_WORK REQUIRED_
In the forum thread about locomotives in goods sheds, where was a large tank engine stored after the line was closed by Beeching?

There was definately a prohibition on gunpowder vans entering sheds and I seem to remember reading somewhere about a 'prohibition' on engines passing through sheds due to the risk of sparks setting fire to the rafters and/or goods on the internal platform.

Anyone know if engines were run through sheds in practice (perhaps with the steam shut off to prevent sparks or some such)?

I have trawled through all the litereature I have access to and cannot find any mention of this.

Regards

Mike

Reply to
Mike

In my experience , steam locomotives did not pass into goods sheds. Any movements within the building ( or under canopies such as at dockside sidings) were worked with capstans - usually water hydraulic powered- or with horses. In later days I have observed ex road vehicles modified to shoulder or tug wagons. Small diesels however ,I have seen inside.

Peter A Montarlot

Reply to
peter abraham

snipped-for-privacy@notigg.not.no wrote in news: snipped-for-privacy@4ax.com:

Not quite the same thing but after the line was closed by Beeching there was for quite some time a large tank engine stored in the goods shed at Helmshore, it didn't dissapear until the line was finally lifted in the early 70s.

_DATA SHOWN_
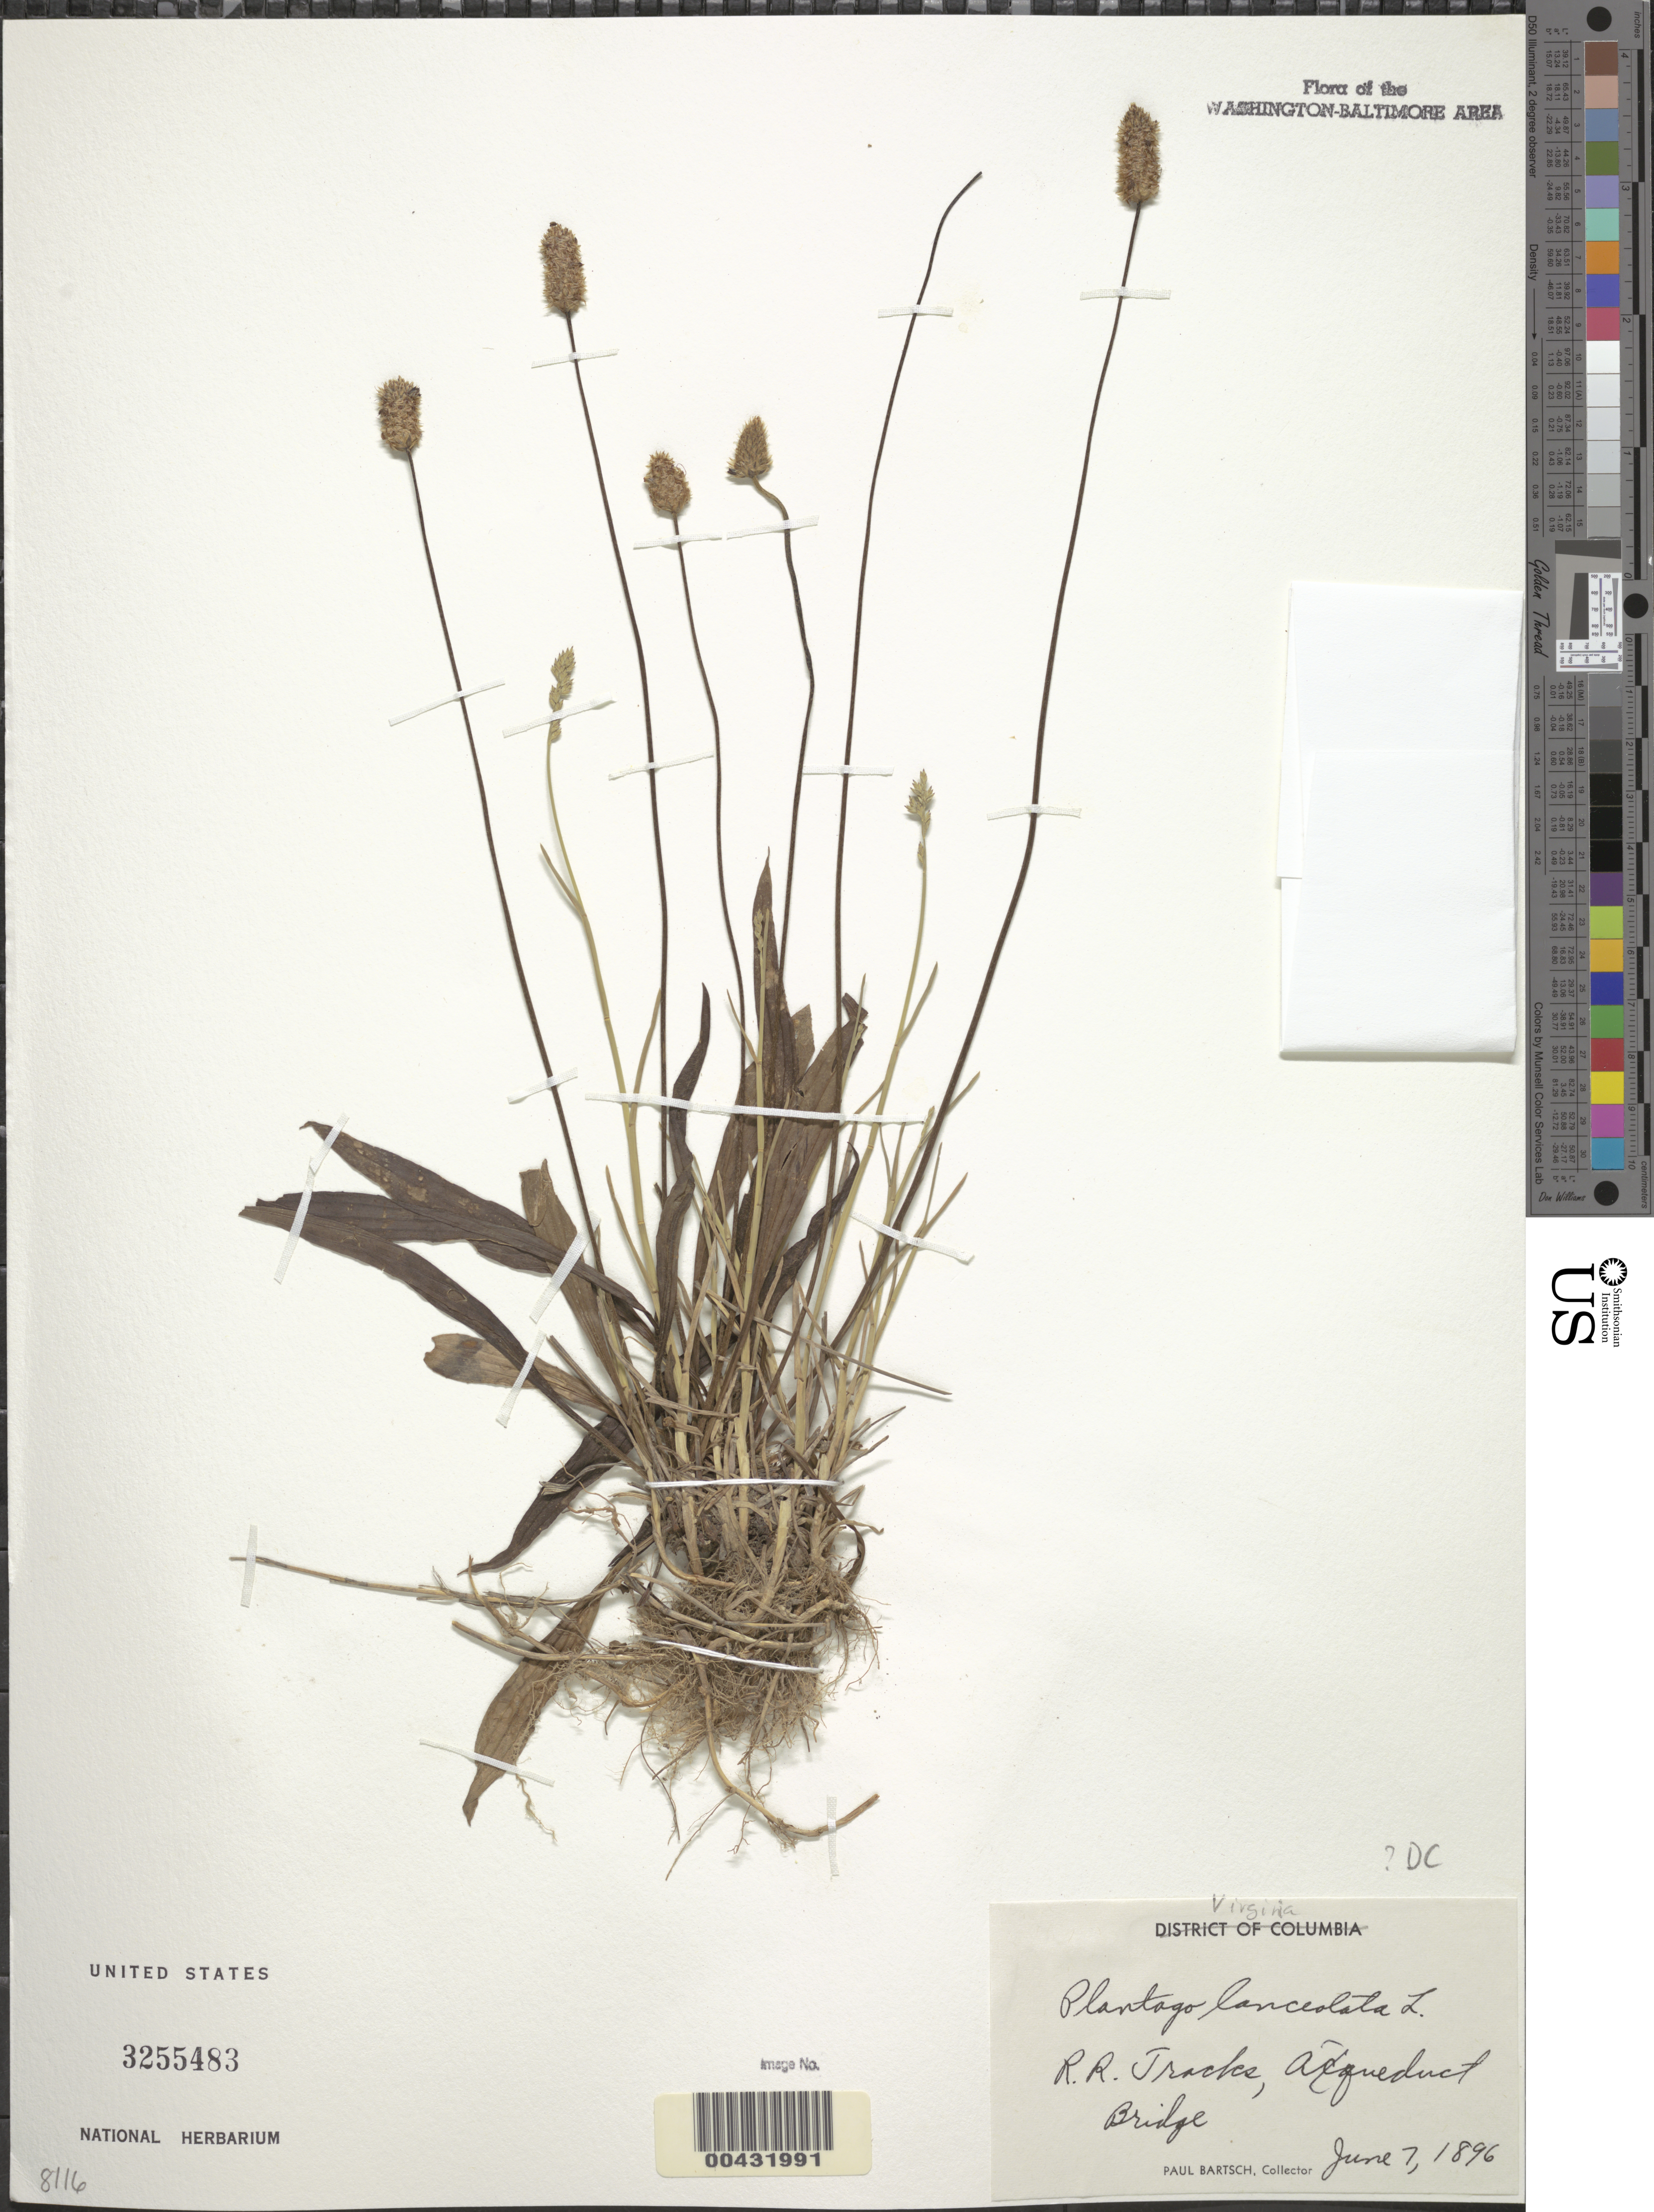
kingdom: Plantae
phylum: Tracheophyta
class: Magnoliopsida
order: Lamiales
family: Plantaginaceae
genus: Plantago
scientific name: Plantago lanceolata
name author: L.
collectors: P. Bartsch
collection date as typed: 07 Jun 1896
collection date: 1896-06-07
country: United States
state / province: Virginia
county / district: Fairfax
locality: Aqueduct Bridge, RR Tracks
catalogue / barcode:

_COMPLETE RESPONSE_
In the goods shed at Helmshore.